**Your assignment:**
For every entry that follows, return the words exactly and omit any picture.
╭─ Given data
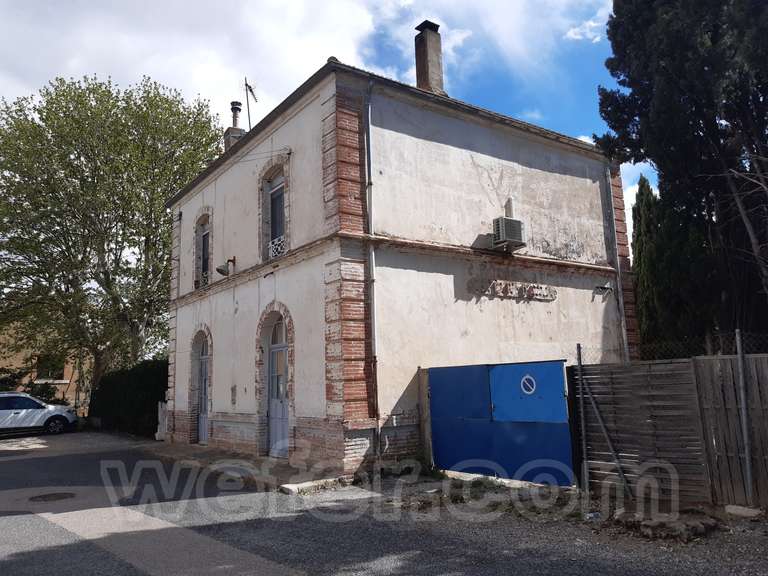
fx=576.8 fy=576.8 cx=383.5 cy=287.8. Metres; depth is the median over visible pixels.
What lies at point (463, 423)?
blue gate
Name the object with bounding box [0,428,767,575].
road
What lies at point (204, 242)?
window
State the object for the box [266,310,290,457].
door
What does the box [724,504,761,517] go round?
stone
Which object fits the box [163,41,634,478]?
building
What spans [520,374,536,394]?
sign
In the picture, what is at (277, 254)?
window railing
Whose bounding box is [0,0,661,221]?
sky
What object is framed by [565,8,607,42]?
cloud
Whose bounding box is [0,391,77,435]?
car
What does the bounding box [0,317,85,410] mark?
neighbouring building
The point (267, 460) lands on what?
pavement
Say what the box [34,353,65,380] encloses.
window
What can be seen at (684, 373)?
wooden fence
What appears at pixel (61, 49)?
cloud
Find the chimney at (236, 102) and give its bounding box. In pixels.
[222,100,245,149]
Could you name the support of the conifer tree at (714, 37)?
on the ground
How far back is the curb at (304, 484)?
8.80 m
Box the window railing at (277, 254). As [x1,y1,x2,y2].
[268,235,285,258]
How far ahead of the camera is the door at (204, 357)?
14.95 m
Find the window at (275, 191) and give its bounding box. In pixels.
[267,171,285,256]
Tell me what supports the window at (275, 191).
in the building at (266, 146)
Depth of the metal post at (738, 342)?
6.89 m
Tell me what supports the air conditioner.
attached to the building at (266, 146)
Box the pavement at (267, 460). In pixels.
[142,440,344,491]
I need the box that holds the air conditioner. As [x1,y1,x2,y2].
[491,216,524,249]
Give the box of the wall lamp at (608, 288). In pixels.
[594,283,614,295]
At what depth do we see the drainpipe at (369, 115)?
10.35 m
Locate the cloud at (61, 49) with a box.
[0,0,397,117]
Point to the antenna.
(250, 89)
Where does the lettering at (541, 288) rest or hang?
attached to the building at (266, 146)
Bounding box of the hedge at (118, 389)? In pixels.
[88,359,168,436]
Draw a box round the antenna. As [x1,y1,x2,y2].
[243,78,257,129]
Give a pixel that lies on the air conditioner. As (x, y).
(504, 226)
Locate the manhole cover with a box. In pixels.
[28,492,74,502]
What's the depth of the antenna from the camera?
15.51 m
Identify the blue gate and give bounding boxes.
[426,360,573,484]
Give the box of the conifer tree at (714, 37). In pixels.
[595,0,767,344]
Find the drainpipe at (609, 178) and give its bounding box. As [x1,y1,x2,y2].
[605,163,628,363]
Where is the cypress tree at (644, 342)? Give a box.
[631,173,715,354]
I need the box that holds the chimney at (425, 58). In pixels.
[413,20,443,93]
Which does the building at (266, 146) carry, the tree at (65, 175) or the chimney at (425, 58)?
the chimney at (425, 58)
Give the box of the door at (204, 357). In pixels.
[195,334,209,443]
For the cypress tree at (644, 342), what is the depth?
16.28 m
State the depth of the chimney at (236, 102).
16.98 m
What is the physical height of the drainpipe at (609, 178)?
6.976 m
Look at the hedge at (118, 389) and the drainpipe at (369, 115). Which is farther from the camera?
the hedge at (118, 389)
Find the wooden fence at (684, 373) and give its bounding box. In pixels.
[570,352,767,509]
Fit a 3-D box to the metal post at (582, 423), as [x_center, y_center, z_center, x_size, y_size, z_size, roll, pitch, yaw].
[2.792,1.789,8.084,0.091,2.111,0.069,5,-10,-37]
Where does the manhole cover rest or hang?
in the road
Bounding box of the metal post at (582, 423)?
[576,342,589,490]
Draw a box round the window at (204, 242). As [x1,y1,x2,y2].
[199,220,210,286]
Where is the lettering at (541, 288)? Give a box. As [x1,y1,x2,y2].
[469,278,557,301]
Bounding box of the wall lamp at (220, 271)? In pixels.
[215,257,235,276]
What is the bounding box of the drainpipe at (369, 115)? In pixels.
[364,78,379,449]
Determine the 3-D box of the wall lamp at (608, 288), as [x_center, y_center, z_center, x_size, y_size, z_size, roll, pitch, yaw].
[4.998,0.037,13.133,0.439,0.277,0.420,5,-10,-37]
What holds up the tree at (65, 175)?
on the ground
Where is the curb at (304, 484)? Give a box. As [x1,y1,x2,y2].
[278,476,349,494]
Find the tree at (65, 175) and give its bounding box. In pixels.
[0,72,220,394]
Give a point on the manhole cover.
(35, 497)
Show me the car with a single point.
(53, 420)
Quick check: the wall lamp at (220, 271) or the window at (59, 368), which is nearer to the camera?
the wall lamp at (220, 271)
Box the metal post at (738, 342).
╰─
**Response area:**
fx=576.8 fy=576.8 cx=383.5 cy=287.8. Metres; depth is the median over visible pixels.
What lies at point (463, 423)?
blue gate
Name the object with bounding box [0,428,767,575].
road
What lies at point (204, 242)?
window
State the object for the box [266,310,290,457].
door
What does the box [724,504,761,517] go round?
stone
Which object fits the box [163,41,634,478]?
building
What spans [520,374,536,394]?
sign
In the picture, what is at (277, 254)?
window railing
Whose bounding box is [0,0,661,221]?
sky
What object is framed by [565,8,607,42]?
cloud
Whose bounding box is [0,391,77,435]?
car
What does the bounding box [0,317,85,410] mark?
neighbouring building
The point (267, 460) lands on what?
pavement
Say what the box [34,353,65,380] encloses.
window
What can be seen at (684, 373)?
wooden fence
What appears at pixel (61, 49)?
cloud
Find the chimney at (236, 102) and give its bounding box. In pixels.
[222,100,245,149]
Could you name the support of the conifer tree at (714, 37)?
on the ground
How far back is the curb at (304, 484)?
8.80 m
Box the window railing at (277, 254). As [x1,y1,x2,y2].
[268,235,285,258]
How far ahead of the camera is the door at (204, 357)?
14.95 m
Find the window at (275, 191) and give its bounding box. In pixels.
[267,171,285,256]
Tell me what supports the window at (275, 191).
in the building at (266, 146)
Depth of the metal post at (738, 342)?
6.89 m
Tell me what supports the air conditioner.
attached to the building at (266, 146)
Box the pavement at (267, 460). In pixels.
[142,440,344,491]
I need the box that holds the air conditioner. As [x1,y1,x2,y2].
[491,216,524,249]
Give the box of the wall lamp at (608, 288). In pixels.
[594,283,614,295]
At what depth do we see the drainpipe at (369, 115)?
10.35 m
Locate the cloud at (61, 49) with a box.
[0,0,397,117]
Point to the antenna.
(250, 89)
Where does the lettering at (541, 288) rest or hang?
attached to the building at (266, 146)
Bounding box of the hedge at (118, 389)? In pixels.
[88,359,168,436]
Draw a box round the antenna. As [x1,y1,x2,y2].
[243,78,257,129]
Give a pixel that lies on the air conditioner. As (x, y).
(504, 226)
Locate the manhole cover with a box. In pixels.
[28,492,74,502]
What's the depth of the antenna from the camera?
15.51 m
Identify the blue gate and give bounding boxes.
[426,360,573,484]
Give the box of the conifer tree at (714, 37). In pixels.
[595,0,767,344]
Find the drainpipe at (609, 178) and give its bounding box. As [x1,y1,x2,y2].
[605,163,628,363]
Where is the cypress tree at (644, 342)? Give a box.
[631,173,715,354]
I need the box that holds the chimney at (425, 58). In pixels.
[413,20,443,93]
Which does the building at (266, 146) carry, the tree at (65, 175) or the chimney at (425, 58)?
the chimney at (425, 58)
Give the box of the door at (204, 357). In pixels.
[195,334,209,443]
For the cypress tree at (644, 342), what is the depth?
16.28 m
State the depth of the chimney at (236, 102).
16.98 m
What is the physical height of the drainpipe at (609, 178)?
6.976 m
Look at the hedge at (118, 389) and the drainpipe at (369, 115). Which is farther from the camera?
the hedge at (118, 389)
Find the wooden fence at (684, 373) and give its bounding box. In pixels.
[570,352,767,509]
Fit a 3-D box to the metal post at (582, 423), as [x_center, y_center, z_center, x_size, y_size, z_size, roll, pitch, yaw].
[2.792,1.789,8.084,0.091,2.111,0.069,5,-10,-37]
Where does the manhole cover rest or hang?
in the road
Bounding box of the metal post at (582, 423)?
[576,342,589,490]
Draw a box round the window at (204, 242). As [x1,y1,x2,y2].
[199,220,210,286]
Where is the lettering at (541, 288)? Give a box. As [x1,y1,x2,y2].
[469,278,557,301]
Bounding box of the wall lamp at (220, 271)? In pixels.
[215,257,235,276]
What is the bounding box of the drainpipe at (369, 115)? In pixels.
[364,78,379,449]
Determine the 3-D box of the wall lamp at (608, 288), as [x_center, y_center, z_center, x_size, y_size, z_size, roll, pitch, yaw].
[4.998,0.037,13.133,0.439,0.277,0.420,5,-10,-37]
What holds up the tree at (65, 175)?
on the ground
Where is the curb at (304, 484)? Give a box. As [x1,y1,x2,y2].
[278,476,349,494]
Find the tree at (65, 175) and give its bounding box. In pixels.
[0,72,220,394]
Give a point on the manhole cover.
(35, 497)
Show me the car with a single point.
(53, 420)
Quick check: the wall lamp at (220, 271) or the window at (59, 368), which is nearer to the camera?
the wall lamp at (220, 271)
Box the metal post at (738, 342).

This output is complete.